*出典*
第131回目はアルキメデスの大戦です。
2019年の邦画です。
*以降ネタバレ注意です。
私が小学生の頃、クラスメイトの間で戦艦のプラモデルが流行っていました。
ある日、皆んなで友人宅に自慢のプラモデルを持ち寄って遊ぼうということになりました。
大和や武蔵やビスマルク、ニュージャージーなどもあったように思います。
日本の戦艦もさることながら、海外の戦艦も格好良い。
お互いの艦船を褒め合う中、私も自慢の一品を取り出しました。
「何で空母やねん!!」
友人は激しくツッコミを入れて来ました。
友人たちには空母という発想はなかったようで、意表を突かれたような顔をしていました。
「これからは航空機の時代なのだよ!」
私は得意げに付属の戦闘機を甲板に並べました。

*生データ*
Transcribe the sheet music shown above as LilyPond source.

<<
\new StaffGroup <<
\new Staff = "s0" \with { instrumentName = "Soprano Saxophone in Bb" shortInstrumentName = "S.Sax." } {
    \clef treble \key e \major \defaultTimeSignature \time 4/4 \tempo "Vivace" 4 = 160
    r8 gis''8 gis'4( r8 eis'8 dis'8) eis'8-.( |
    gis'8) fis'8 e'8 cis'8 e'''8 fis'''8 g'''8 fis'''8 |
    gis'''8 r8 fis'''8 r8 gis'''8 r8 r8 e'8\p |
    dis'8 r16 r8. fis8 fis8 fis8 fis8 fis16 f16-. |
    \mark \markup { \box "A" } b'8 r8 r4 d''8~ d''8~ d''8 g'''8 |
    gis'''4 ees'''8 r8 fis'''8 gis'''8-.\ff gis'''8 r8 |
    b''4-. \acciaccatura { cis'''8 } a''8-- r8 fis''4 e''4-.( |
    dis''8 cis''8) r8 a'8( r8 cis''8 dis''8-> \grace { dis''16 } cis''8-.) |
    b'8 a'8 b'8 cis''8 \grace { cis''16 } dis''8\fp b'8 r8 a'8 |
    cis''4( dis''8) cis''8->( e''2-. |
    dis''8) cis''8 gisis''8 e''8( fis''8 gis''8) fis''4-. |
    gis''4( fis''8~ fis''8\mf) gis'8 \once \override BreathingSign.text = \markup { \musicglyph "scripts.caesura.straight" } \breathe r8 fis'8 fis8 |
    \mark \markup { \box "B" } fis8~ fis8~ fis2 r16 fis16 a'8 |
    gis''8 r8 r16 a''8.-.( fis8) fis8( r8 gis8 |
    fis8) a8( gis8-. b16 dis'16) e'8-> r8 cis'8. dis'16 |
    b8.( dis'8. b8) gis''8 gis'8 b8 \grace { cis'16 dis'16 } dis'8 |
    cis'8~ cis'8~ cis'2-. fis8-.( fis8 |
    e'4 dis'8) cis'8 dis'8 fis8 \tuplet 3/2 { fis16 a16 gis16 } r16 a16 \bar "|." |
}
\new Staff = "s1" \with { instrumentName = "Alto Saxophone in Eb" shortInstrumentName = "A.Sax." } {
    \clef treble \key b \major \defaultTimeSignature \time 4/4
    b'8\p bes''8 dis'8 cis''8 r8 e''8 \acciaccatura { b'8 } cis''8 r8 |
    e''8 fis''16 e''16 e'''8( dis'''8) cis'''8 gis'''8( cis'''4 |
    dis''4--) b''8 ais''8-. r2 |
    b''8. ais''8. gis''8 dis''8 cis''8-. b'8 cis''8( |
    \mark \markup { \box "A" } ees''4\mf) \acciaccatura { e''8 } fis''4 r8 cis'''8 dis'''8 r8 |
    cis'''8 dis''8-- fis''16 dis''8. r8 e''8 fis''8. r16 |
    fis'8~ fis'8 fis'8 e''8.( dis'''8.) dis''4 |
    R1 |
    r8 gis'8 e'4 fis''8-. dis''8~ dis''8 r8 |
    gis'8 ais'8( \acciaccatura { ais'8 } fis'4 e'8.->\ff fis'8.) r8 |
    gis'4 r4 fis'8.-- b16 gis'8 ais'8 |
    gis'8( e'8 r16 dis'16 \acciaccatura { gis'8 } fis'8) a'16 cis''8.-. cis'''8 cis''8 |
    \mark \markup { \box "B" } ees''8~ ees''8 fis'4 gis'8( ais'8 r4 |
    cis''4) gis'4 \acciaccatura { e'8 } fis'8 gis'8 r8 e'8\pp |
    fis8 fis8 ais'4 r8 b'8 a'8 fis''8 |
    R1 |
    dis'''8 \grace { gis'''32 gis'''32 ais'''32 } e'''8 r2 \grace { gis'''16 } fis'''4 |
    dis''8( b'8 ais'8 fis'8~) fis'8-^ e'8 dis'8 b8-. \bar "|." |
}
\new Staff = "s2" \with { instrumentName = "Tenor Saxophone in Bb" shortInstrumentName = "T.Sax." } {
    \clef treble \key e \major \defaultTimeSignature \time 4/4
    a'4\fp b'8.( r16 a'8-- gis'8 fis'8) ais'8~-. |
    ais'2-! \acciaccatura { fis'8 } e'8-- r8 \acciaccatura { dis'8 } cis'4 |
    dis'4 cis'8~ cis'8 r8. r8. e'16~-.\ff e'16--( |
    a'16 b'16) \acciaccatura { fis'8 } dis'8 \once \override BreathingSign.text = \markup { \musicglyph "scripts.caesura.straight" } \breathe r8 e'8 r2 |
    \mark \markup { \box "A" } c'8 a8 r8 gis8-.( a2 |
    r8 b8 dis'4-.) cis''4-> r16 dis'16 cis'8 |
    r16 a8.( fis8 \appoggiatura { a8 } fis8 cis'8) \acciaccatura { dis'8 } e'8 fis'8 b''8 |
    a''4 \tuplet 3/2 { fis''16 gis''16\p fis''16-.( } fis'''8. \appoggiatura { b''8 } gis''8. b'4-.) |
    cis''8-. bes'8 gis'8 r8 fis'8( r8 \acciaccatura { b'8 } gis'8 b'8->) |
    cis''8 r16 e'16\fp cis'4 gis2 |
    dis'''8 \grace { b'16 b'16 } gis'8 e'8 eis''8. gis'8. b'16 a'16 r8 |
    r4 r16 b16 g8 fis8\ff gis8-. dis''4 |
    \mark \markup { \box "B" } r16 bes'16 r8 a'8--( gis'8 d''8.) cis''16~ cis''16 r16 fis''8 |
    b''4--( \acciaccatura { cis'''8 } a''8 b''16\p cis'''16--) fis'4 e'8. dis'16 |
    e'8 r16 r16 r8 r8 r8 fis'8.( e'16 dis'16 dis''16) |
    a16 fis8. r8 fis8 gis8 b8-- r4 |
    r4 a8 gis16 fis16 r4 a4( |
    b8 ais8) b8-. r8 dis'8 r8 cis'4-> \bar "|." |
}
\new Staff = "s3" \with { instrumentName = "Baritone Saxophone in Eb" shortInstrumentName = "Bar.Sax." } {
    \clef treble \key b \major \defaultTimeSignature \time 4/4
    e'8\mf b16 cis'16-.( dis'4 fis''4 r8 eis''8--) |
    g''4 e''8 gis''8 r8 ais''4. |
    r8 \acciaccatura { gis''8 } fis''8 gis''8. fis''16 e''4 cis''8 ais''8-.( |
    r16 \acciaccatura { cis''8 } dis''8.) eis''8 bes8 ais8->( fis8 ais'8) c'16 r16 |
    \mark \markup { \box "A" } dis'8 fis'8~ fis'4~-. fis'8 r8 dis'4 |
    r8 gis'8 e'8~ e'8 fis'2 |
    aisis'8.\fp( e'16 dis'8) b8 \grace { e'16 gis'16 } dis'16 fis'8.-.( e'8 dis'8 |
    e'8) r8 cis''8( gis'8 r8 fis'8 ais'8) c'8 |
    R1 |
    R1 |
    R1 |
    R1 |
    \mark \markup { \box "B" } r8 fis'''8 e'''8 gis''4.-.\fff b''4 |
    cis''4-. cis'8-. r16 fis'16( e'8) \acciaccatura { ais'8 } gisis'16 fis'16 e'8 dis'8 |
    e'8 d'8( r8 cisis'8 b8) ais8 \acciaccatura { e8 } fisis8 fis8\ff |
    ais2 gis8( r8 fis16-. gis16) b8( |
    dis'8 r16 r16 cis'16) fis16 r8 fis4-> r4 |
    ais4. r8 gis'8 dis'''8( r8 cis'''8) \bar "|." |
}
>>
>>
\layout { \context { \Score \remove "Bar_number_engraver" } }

*指示*
映画「アルキメデスの大戦」についての文章によると、筆者が小学生の頃、クラスメイトの間で流行っていたものは何ですか。

*出力全文*
戦艦のプラモデルです。